Directions: Starting at the first line of the rows and ending at the line containing "pour faire fondre", express each line as a string in a JSON list, one string per line, with blank lines left out.

Information supplied:
────────

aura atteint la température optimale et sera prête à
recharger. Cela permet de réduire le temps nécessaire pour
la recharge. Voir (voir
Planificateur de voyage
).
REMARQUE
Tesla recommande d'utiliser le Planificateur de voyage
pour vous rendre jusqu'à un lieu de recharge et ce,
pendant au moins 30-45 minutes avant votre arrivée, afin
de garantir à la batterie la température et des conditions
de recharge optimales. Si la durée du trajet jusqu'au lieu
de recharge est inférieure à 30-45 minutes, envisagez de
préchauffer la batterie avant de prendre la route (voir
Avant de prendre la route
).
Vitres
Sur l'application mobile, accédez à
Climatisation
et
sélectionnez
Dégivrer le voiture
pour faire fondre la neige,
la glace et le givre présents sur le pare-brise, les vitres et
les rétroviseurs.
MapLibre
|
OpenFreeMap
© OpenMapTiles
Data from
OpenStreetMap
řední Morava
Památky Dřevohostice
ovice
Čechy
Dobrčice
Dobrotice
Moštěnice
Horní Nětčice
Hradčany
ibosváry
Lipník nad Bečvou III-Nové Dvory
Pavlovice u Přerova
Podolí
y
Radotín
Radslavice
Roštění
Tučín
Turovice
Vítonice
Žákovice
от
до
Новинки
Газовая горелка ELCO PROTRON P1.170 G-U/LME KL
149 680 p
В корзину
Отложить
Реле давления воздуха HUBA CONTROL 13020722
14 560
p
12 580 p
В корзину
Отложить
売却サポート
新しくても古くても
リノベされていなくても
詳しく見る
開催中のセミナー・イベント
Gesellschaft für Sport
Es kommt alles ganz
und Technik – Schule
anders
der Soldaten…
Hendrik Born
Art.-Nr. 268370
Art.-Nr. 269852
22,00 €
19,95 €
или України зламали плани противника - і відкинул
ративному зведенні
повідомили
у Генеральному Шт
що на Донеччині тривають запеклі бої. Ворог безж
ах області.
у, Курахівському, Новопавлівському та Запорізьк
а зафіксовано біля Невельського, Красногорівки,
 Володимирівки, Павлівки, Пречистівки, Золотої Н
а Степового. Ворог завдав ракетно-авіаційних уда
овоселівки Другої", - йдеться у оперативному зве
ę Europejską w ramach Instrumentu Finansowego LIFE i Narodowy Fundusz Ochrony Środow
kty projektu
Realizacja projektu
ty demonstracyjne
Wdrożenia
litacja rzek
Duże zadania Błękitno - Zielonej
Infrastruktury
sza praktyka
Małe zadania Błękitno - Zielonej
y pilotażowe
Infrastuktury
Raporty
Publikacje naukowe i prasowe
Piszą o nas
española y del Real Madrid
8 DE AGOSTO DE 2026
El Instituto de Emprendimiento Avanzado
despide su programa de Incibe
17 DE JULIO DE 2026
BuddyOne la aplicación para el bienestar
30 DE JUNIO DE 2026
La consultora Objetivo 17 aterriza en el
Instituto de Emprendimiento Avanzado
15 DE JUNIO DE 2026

────────

Exercise solution:
[
  "aura atteint la température optimale et sera prête à",
  "recharger. Cela permet de réduire le temps nécessaire pour",
  "la recharge. Voir (voir",
  "Planificateur de voyage",
  ").",
  "REMARQUE",
  "Tesla recommande d'utiliser le Planificateur de voyage",
  "pour vous rendre jusqu'à un lieu de recharge et ce,",
  "pendant au moins 30-45 minutes avant votre arrivée, afin",
  "de garantir à la batterie la température et des conditions",
  "de recharge optimales. Si la durée du trajet jusqu'au lieu",
  "de recharge est inférieure à 30-45 minutes, envisagez de",
  "préchauffer la batterie avant de prendre la route (voir",
  "Avant de prendre la route",
  ").",
  "Vitres",
  "Sur l'application mobile, accédez à",
  "Climatisation",
  "et",
  "sélectionnez",
  "Dégivrer le voiture",
  "pour faire fondre la neige,"
]